Could you reproduce, from the records below, everything from the line with "ring dip: (886, 892)" down to the line with "thumb mcp: (1399, 989)", keeping both of those lines and changing nothing?

START Source information

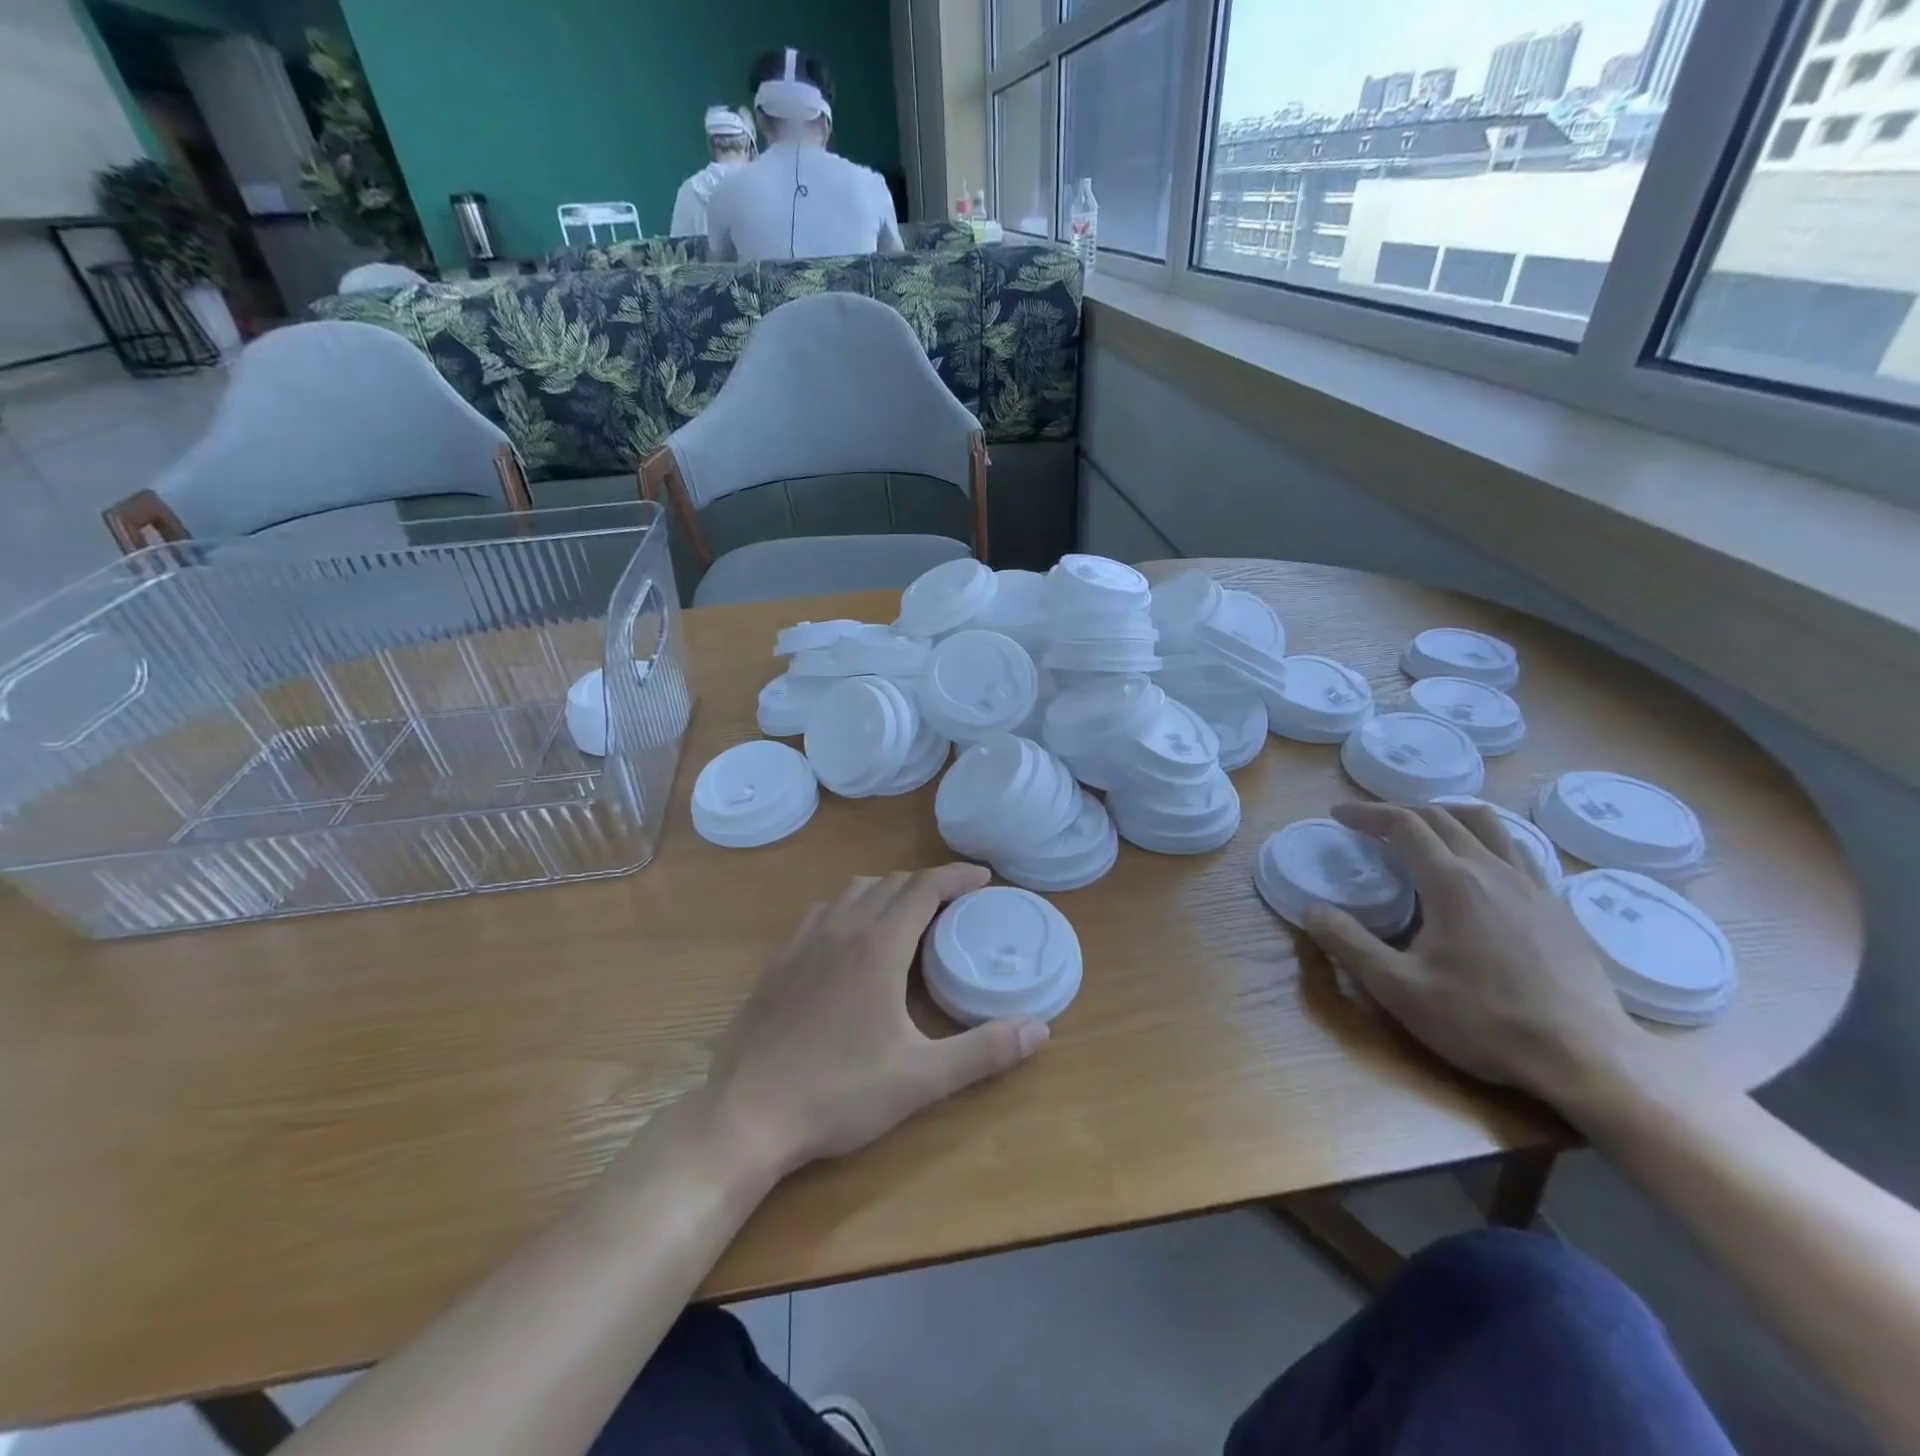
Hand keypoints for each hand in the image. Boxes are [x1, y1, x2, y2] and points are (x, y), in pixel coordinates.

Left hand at [696, 864, 1049, 1178]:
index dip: (956, 876)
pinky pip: (821, 913)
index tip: (983, 877)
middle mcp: (840, 929)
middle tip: (954, 904)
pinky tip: (850, 942)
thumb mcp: (921, 1078)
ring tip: (906, 917)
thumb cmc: (839, 1092)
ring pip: (851, 892)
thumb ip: (984, 1051)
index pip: (923, 888)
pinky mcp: (777, 962)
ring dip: (886, 892)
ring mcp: (803, 942)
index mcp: (877, 946)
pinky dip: (849, 909)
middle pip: (890, 883)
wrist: (745, 1114)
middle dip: (926, 884)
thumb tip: (1040, 1028)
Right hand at [1301, 802, 1644, 1103]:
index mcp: (1452, 882)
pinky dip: (1488, 841)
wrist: (1587, 1059)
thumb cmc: (1484, 1021)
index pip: (1404, 825)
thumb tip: (1310, 909)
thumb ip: (1349, 944)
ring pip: (1489, 826)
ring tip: (1427, 829)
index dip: (1367, 814)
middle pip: (1444, 817)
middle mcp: (1493, 871)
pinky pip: (1519, 852)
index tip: (1339, 815)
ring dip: (1449, 816)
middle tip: (1371, 823)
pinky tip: (1482, 868)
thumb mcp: (1399, 989)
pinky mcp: (1558, 909)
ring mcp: (1534, 887)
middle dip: (1401, 811)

END Source information

## Result of this task
ring dip: (886, 892)
ring mcp: (803, 942)
index mcp: (877, 946)
pinky dip: (849, 909)
middle pip: (890, 883)
wrist: (745, 1114)
middle dip: (926, 884)
thumb tip: (1040, 1028)
Right hand at [1301, 802, 1644, 1103]:
index mcp: (1452, 882)
pinky dip: (1488, 841)
wrist: (1587, 1059)
thumb cmc: (1484, 1021)
index pip: (1404, 825)
thumb tip: (1310, 909)
thumb ip: (1349, 944)
ring pip: (1489, 826)
ring tip: (1427, 829)
index dip: (1367, 814)
middle pip: (1444, 817)
middle mcp: (1493, 871)
pinky pip: (1519, 852)
index tip: (1339, 815)
ring dip: (1449, 816)
middle tip: (1371, 823)
pinky tip: (1482, 868)
thumb mcp: (1399, 989)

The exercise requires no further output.